◆ **EXTRAIT À LIRE**:
*****

Le temps médical est un élément très important. S'agissant de gagner du temps médical, la plus belle des avancées, ce sont les assistants médicaux. Près de 7 000 ont déjà été recrutés depuis 2019 : l'objectif d'en déployer 10 000 pourrait donc être bientôt atteint ; ceux-ci sont pris en charge quasi intégralement par l'assurance maladie l'année de leur recrutement, et partiellement les années suivantes. Il faut continuer de travailler dans ce sens. D'où l'intérêt de supprimer l'inutile, à commencer par les demandes de certificats médicaux dans le cadre des activités sportives par exemple, qui prennent du temps de consultation sans servir à grand-chose du point de vue du soin.
Je réponds à Simon Uzenat : l'idéal serait en effet une régulation sur l'ensemble du territoire, mais on ne peut réguler que ce que l'on a en quantité. C'est quand on dispose de suffisamment de médecins que l'on peut réguler les installations.
Cette proposition de loi est malgré tout une avancée : on touche à l'installation des médecins sur les territoires bien dotés, afin de les envoyer - c'est l'objectif - vers les territoires moins bien dotés. Ce texte est un compromis entre la commission des affaires sociales, la commission de l'aménagement du territoire et du développement durable, le Gouvernement et le milieu médical. Et je précise qu'on ne saurait agir, en la matière, contre le milieu médical, qui a des arguments que nous pouvons pour partie entendre.
D'une manière générale, je prends tout ce qui permet d'avancer de quelques pas en ce domaine. Nous verrons ce que donneront par exemple les mesures relatives à la formation ou à l'accélération de l'autorisation d'exercice des Padhue. Et viendra un moment où nous aurons - où d'autres après nous auront - à remettre l'ouvrage sur le métier.
Prenons ce qu'il y a de bon dans ce texte !
M. Jean-François Longeot, président. - Ce problème récurrent est évoqué depuis des années. Il perturbe nos territoires et émerge comme central à chaque campagne présidentielle.

*****

[Tâches à réponse courte sur graphiques]
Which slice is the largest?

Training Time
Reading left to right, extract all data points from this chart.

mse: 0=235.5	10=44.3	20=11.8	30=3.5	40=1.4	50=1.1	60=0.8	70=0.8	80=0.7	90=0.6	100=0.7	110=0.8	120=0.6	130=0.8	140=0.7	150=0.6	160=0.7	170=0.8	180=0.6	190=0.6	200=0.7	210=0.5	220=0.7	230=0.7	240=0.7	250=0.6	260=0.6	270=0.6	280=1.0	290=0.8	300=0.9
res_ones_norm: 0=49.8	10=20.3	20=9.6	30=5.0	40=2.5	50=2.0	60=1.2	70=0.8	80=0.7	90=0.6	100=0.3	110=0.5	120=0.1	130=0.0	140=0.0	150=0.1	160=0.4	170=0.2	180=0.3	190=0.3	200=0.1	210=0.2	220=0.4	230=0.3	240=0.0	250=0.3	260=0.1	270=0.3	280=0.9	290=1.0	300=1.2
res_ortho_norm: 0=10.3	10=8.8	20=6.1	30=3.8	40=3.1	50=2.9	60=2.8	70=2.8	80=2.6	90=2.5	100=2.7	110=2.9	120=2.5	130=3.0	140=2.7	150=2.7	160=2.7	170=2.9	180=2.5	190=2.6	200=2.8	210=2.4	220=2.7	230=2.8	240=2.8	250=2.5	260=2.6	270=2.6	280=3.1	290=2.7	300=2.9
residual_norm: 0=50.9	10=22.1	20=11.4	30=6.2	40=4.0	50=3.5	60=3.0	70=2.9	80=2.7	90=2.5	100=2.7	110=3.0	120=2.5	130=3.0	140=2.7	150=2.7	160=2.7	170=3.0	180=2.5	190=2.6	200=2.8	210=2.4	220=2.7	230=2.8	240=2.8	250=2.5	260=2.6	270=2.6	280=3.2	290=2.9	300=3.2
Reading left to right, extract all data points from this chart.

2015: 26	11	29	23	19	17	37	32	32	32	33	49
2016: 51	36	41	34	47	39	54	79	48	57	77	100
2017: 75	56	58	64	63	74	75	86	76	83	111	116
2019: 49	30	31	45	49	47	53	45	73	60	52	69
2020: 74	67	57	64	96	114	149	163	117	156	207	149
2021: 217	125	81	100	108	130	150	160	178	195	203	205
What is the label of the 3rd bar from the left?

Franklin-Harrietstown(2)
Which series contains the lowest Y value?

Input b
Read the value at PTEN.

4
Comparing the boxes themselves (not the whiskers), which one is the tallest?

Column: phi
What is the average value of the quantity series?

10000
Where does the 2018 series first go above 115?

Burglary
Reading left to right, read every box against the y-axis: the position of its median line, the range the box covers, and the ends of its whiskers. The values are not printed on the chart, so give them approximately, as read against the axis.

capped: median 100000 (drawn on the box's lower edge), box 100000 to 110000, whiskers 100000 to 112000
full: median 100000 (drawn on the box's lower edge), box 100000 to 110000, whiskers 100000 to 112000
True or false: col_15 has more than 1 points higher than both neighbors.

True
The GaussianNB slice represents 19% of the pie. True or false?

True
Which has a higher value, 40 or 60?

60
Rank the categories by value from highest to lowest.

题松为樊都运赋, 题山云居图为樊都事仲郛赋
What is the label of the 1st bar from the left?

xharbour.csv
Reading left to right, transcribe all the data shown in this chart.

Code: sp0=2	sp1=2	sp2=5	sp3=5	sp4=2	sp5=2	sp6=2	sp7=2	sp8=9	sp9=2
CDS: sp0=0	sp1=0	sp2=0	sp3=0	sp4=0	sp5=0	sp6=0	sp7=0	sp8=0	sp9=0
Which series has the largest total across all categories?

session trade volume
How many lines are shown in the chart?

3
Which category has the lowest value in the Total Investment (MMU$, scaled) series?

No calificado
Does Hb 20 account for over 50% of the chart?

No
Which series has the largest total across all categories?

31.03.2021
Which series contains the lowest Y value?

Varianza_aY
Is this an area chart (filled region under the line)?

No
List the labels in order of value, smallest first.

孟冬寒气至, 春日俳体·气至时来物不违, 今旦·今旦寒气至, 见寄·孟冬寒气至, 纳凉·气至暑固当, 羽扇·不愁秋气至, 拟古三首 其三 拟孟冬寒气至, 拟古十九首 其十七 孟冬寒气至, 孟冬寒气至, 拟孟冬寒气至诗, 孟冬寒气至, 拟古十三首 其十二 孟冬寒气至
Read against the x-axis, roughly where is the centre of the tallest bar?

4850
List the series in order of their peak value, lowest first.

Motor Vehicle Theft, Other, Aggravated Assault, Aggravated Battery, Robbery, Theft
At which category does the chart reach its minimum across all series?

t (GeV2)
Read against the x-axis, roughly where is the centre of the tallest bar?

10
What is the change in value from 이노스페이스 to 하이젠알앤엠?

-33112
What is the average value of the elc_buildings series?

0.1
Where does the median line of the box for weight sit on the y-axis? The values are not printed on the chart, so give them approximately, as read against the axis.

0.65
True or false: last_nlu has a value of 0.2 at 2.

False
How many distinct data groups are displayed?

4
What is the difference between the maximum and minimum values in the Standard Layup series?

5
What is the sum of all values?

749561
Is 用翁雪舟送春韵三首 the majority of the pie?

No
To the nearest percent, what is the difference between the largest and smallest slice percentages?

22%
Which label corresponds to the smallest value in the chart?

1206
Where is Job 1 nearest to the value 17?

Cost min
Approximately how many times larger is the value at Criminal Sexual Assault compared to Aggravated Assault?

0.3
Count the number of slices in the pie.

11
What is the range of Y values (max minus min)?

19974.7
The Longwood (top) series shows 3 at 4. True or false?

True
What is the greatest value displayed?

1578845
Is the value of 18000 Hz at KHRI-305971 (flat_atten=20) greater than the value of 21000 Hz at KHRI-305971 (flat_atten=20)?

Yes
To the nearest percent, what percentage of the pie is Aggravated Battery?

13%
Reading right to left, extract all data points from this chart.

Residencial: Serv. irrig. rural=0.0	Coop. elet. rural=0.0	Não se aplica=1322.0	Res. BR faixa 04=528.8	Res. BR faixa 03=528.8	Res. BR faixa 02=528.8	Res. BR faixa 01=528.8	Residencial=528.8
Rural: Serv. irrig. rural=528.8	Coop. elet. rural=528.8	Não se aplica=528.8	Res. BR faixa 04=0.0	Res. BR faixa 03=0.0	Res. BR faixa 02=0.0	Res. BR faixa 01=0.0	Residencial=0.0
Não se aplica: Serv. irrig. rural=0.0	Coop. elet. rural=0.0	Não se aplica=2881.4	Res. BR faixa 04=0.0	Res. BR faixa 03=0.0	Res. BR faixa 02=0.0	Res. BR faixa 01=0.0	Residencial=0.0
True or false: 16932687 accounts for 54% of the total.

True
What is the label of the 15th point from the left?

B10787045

*****

◆ **OBJECTIF**:
D'après l'extrait à lire, pourquoi faudrait-il supprimer les demandes de certificats médicaux liées aux activités sportives ? Répondez en une à trois phrases. Les lignes ci-dessus n'ont aucun rôle dans ce travail.

◆ **VOTRE RÉPONSE**:
Ces demandes prennent du temps de consultation sans servir à grand-chose du point de vue du soin. Les supprimer ferait gagner du temps médical, présenté comme un élément très important.